Libreville, le 7 janvier 2026 – (Dépêches 241). Depuis lundi 5 janvier, date prévue pour la reprise des cours sur l’ensemble du territoire, le secteur de l’Éducation Nationale est paralysé par une grève générale illimitée. Majoritairement tenu par le collectif « Sos Éducation », ce mouvement aurait, depuis le 6 décembre dernier, tranché sur son cahier de charges. Il s’agit clairement d’un plan d’action structuré en trois moments essentiels.

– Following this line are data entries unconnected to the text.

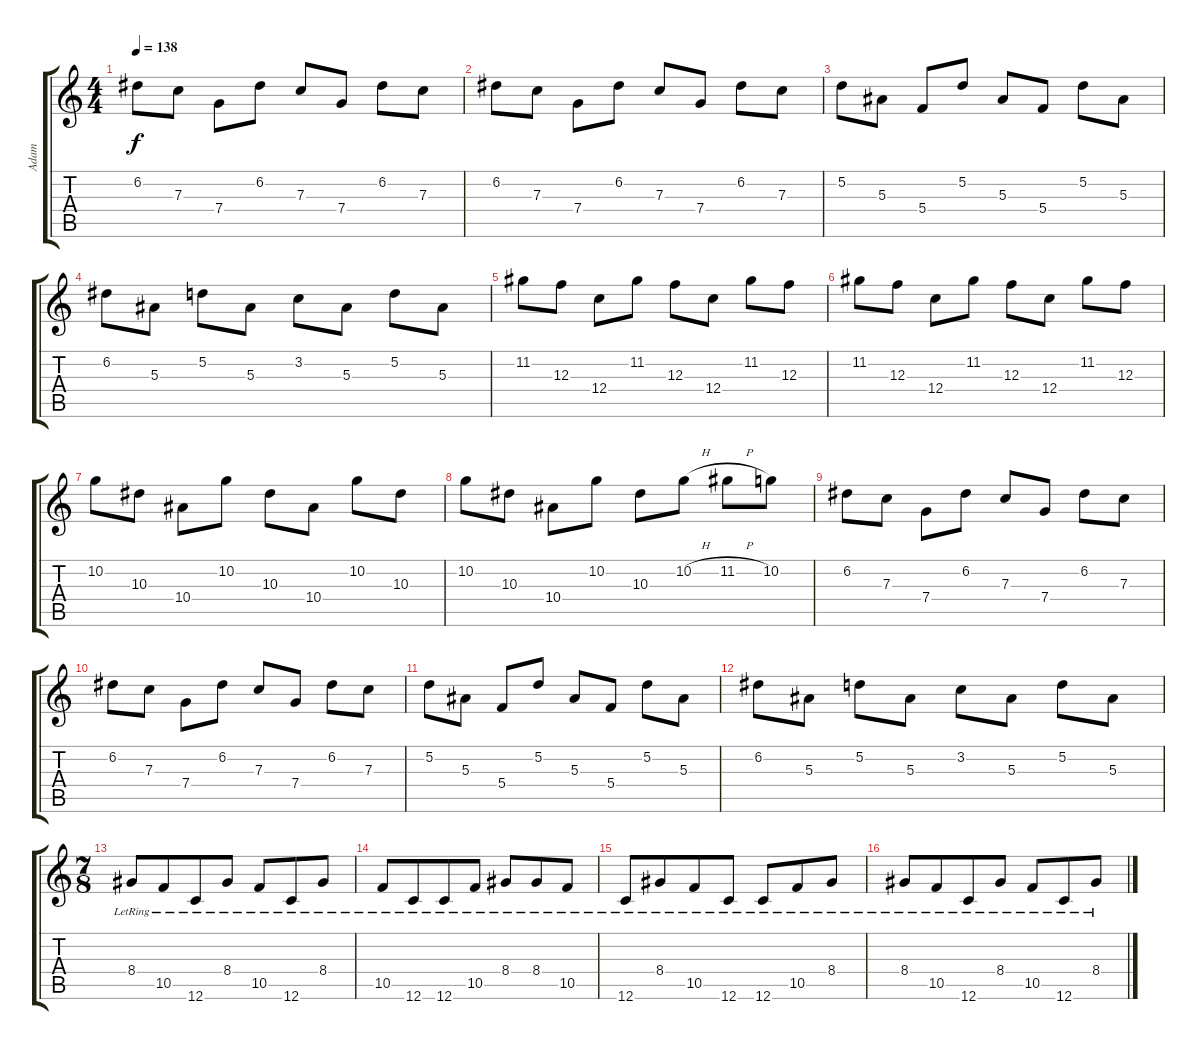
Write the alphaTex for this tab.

\track ("Adam" "Adam") {instrument distortionguitar}
\staff {score tabs}
\tuning (D4 A3 F3 C3 G2 C2) {hide}
\ts (4 4)
\tempo 138
\clef g2
\ks c
6.2.8{dy f} 7.3.8 7.4.8 6.2.8 7.3.8 7.4.8 6.2.8 7.3.8 |
6.2.8 7.3.8 7.4.8 6.2.8 7.3.8 7.4.8 6.2.8 7.3.8 |
5.2.8 5.3.8 5.4.8 5.2.8 5.3.8 5.4.8 5.2.8 5.3.8 |
6.2.8 5.3.8 5.2.8 5.3.8 3.2.8 5.3.8 5.2.8 5.3.8 |
11.2.8 12.3.8 12.4.8 11.2.8 12.3.8 12.4.8 11.2.8 12.3.8 |
11.2.8 12.3.8 12.4.8 11.2.8 12.3.8 12.4.8 11.2.8 12.3.8 |
10.2.8 10.3.8 10.4.8 10.2.8 10.3.8 10.4.8 10.2.8 10.3.8 |
10.2.8 10.3.8 10.4.8 10.2.8 10.3.8 10.2{h}.8 11.2{h}.8 10.2.8 |
6.2.8 7.3.8 7.4.8 6.2.8 7.3.8 7.4.8 6.2.8 7.3.8 |
6.2.8 7.3.8 7.4.8 6.2.8 7.3.8 7.4.8 6.2.8 7.3.8 |
5.2.8 5.3.8 5.4.8 5.2.8 5.3.8 5.4.8 5.2.8 5.3.8 |
6.2.8 5.3.8 5.2.8 5.3.8 3.2.8 5.3.8 5.2.8 5.3.8 |
\ts (7 8)
8.4{lr}.8{instrument electricguitarjazz} 10.5{lr}.8 12.6{lr}.8 8.4{lr}.8 10.5{lr}.8 12.6{lr}.8 8.4{lr}.8 |
10.5{lr}.8 12.6{lr}.8 12.6{lr}.8 10.5{lr}.8 8.4{lr}.8 8.4{lr}.8 10.5{lr}.8 |
12.6{lr}.8 8.4{lr}.8 10.5{lr}.8 12.6{lr}.8 12.6{lr}.8 10.5{lr}.8 8.4{lr}.8 |
8.4{lr}.8 10.5{lr}.8 12.6{lr}.8 8.4{lr}.8 10.5{lr}.8 12.6{lr}.8 8.4{lr}.8
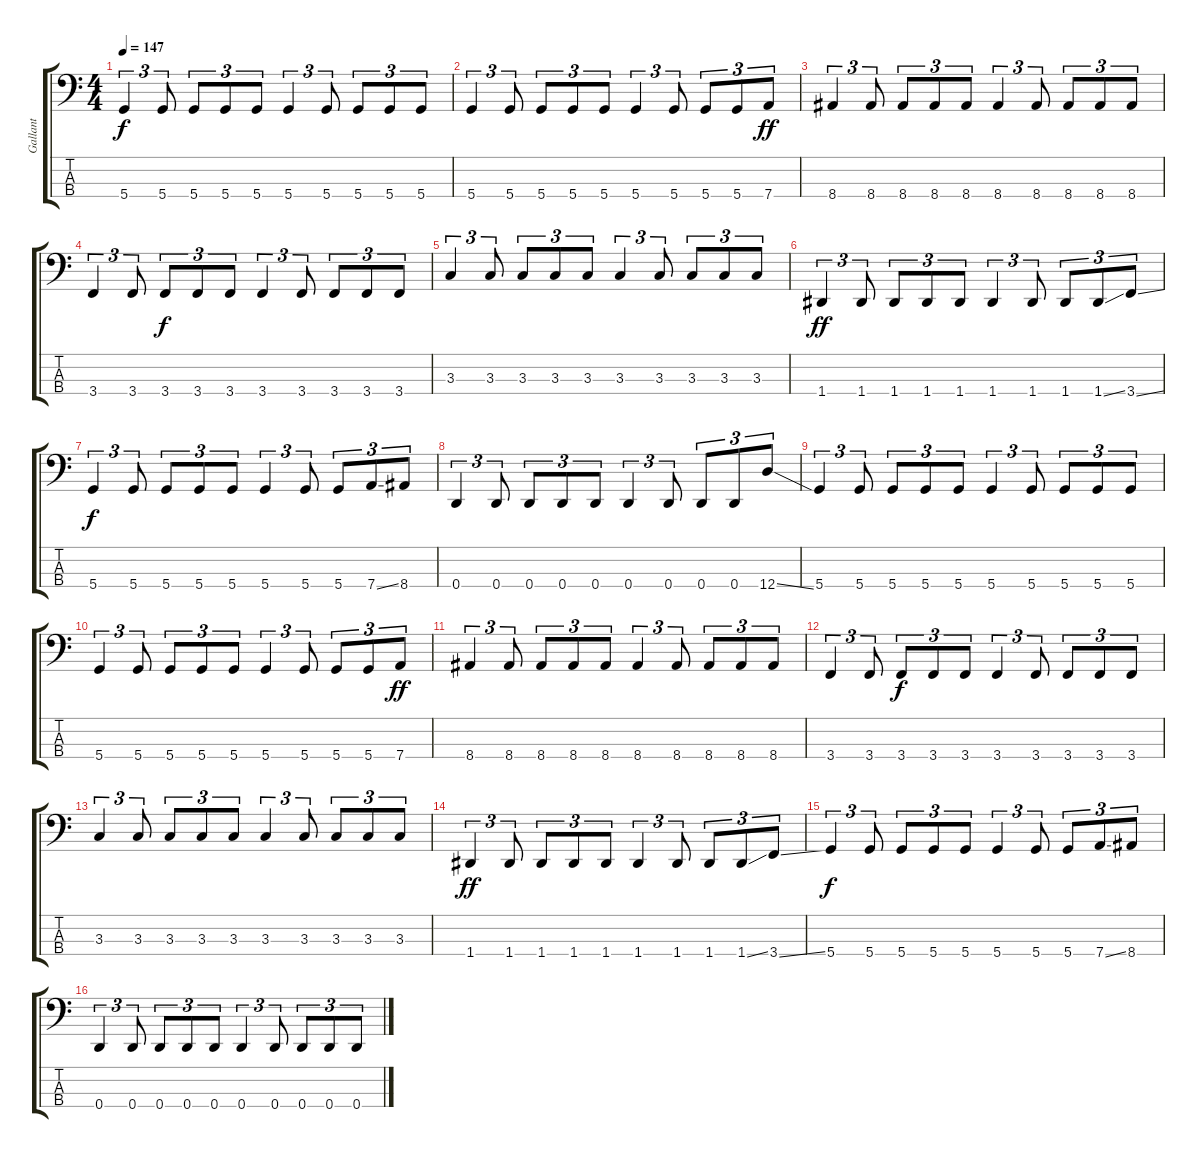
\track ("Gallant" "Gallant") {instrument electricbassfinger}
\staff {score tabs}
\tuning (G2 D2 A1 D1) {hide}
\ts (4 4)
\tempo 147
\clef f4
\ks c
5.4.4{tu (3 2) dy f} 5.4.8{tu (3 2)} 5.4.8{tu (3 2)} 5.4.8{tu (3 2)} 5.4.8{tu (3 2)} 5.4.4{tu (3 2)} 5.4.8{tu (3 2)} 5.4.8{tu (3 2)} 5.4.8{tu (3 2)} 5.4.8{tu (3 2)} |
5.4.4{tu (3 2)} 5.4.8{tu (3 2)} 5.4.8{tu (3 2)} 5.4.8{tu (3 2)} 5.4.8{tu (3 2)} 5.4.4{tu (3 2)} 5.4.8{tu (3 2)} 5.4.8{tu (3 2)} 5.4.8{tu (3 2)} 7.4.8{tu (3 2) dy ff} |
8.4.4{tu (3 2)} 8.4.8{tu (3 2)} 8.4.8{tu (3 2)} 8.4.8{tu (3 2)} 8.4.8{tu (3 2)} 8.4.4{tu (3 2)} 8.4.8{tu (3 2)} 8.4.8{tu (3 2)} 8.4.8{tu (3 2)} 8.4.8{tu (3 2)} |
3.4.4{tu (3 2)} 3.4.8{tu (3 2)} 3.4.8{tu (3 2) dy f} 3.4.8{tu (3 2)} 3.4.8{tu (3 2)} 3.4.4{tu (3 2)} 3.4.8{tu (3 2)} 3.4.8{tu (3 2)} 3.4.8{tu (3 2)} 3.4.8{tu (3 2)} |
3.3.4{tu (3 2)} 3.3.8{tu (3 2)} 3.3.8{tu (3 2)} 3.3.8{tu (3 2)} 3.3.8{tu (3 2)} 3.3.4{tu (3 2)} 3.3.8{tu (3 2)} 3.3.8{tu (3 2)} 3.3.8{tu (3 2)} 3.3.8{tu (3 2)} |
1.4.4{tu (3 2) dy ff} 1.4.8{tu (3 2)} 1.4.8{tu (3 2)} 1.4.8{tu (3 2)} 1.4.8{tu (3 2)} 1.4.4{tu (3 2)} 1.4.8{tu (3 2)} 1.4.8{tu (3 2)} 1.4{ss}.8{tu (3 2)} 3.4{ss}.8{tu (3 2)} |
5.4.4{tu (3 2) dy f} 5.4.8{tu (3 2)} 5.4.8{tu (3 2)} 5.4.8{tu (3 2)} 5.4.8{tu (3 2)} 5.4.4{tu (3 2)} 5.4.8{tu (3 2)} 5.4.8{tu (3 2)} 7.4{ss}.8{tu (3 2)} 8.4.8{tu (3 2)} |
0.4.4{tu (3 2)} 0.4.8{tu (3 2)} 0.4.8{tu (3 2)} 0.4.8{tu (3 2)} 0.4.8{tu (3 2)} 0.4.4{tu (3 2)} 0.4.8{tu (3 2)} 0.4.8{tu (3 2)} 0.4.8{tu (3 2)} 12.4{ss}.8{tu (3 2)} |
5.4.4{tu (3 2)} 5.4.8{tu (3 2)} 5.4.8{tu (3 2)} 5.4.8{tu (3 2)} 5.4.8{tu (3 2)} 5.4.4{tu (3 2)} 5.4.8{tu (3 2)} 5.4.8{tu (3 2)} 5.4.8{tu (3 2)} 5.4.8{tu (3 2)} |
5.4.4{tu (3 2)} 5.4.8{tu (3 2)} 5.4.8{tu (3 2)} 5.4.8{tu (3 2)} 5.4.8{tu (3 2)} 5.4.4{tu (3 2)} 5.4.8{tu (3 2)} 5.4.8{tu (3 2)} 5.4.8{tu (3 2)} 7.4.8{tu (3 2) dy ff} |
8.4.4{tu (3 2)} 8.4.8{tu (3 2)} 8.4.8{tu (3 2)} 8.4.8{tu (3 2)} 8.4.8{tu (3 2)} 8.4.4{tu (3 2)} 8.4.8{tu (3 2)} 8.4.8{tu (3 2)} 8.4.8{tu (3 2)} 8.4.8{tu (3 2)} |
3.4.4{tu (3 2)} 3.4.8{tu (3 2)} 3.4.8{tu (3 2) dy f} 3.4.8{tu (3 2)} 3.4.8{tu (3 2)} 3.4.4{tu (3 2)} 3.4.8{tu (3 2)} 3.4.8{tu (3 2)} 3.4.8{tu (3 2)} 3.4.8{tu (3 2)} |
3.3.4{tu (3 2)} 3.3.8{tu (3 2)} 3.3.8{tu (3 2)} 3.3.8{tu (3 2)} 3.3.8{tu (3 2)} 3.3.4{tu (3 2)} 3.3.8{tu (3 2)} 3.3.8{tu (3 2)} 3.3.8{tu (3 2)} 3.3.8{tu (3 2)} |
1.4.4{tu (3 2) dy ff} 1.4.8{tu (3 2)} 1.4.8{tu (3 2)} 1.4.8{tu (3 2)} 1.4.8{tu (3 2)} 1.4.4{tu (3 2)} 1.4.8{tu (3 2)} 1.4.8{tu (3 2)} 1.4{ss}.8{tu (3 2)} 3.4{ss}.8{tu (3 2)} |
5.4.4{tu (3 2) dy f} 5.4.8{tu (3 2)} 5.4.8{tu (3 2)} 5.4.8{tu (3 2)} 5.4.8{tu (3 2)} 5.4.4{tu (3 2)} 5.4.8{tu (3 2)} 5.4.8{tu (3 2)} 7.4{ss}.8{tu (3 2)} 8.4.8{tu (3 2)} |
0.4.4{tu (3 2)} 0.4.8{tu (3 2)} 0.4.8{tu (3 2)} 0.4.8{tu (3 2)} 0.4.8{tu (3 2)} 0.4.4{tu (3 2)} 0.4.8{tu (3 2)} 0.4.8{tu (3 2)} 0.4.8{tu (3 2)} 0.4.8{tu (3 2)}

La communauté éducative du Gabon est secouée par une grève sévère depuis le 5 janvier dernier. Les enseignants exigent du Gouvernement d’Oligui Nguema une prise en compte immédiate de leurs revendications, restées trop longtemps ignorées par les nombreux gouvernements successifs.
Pour témoigner de leur volonté d’apaiser le climat dans le monde éducatif, le collectif « Sos Éducation » a structuré sa démarche en trois étapes claires. La première, qualifiée d’urgence à court terme, est la régularisation massive des situations administratives qui comprend les recrutements, les intégrations, les avancements, les reclassements après stage, le paiement des rappels de solde dès fin janvier et la mise en place d’une prime de risque de 100 000 FCFA.
Le second moment des revendications des enseignants consiste, à moyen terme, à l’amélioration substantielle de leur quotidien: il s’agit concrètement de procéder à la revalorisation de plusieurs de leurs primes, jugées extrêmement faméliques. Aussi, souhaitent-ils que la prime de logement soit revalorisée à 300 000 FCFA, celle du transport à 150 000 FCFA, les allocations familiales à 25 000 FCFA par enfant et enfin passer aux tableaux à feutre.
Les enseignants souhaitent pour finir, à long terme, une refonte totale du système de gestion de leurs carrières via notamment un guichet unique, des nominations aux postes de responsabilité sur proposition des pairs et la possibilité d’envisager une reconversion après 10 ans de service sans discontinuer.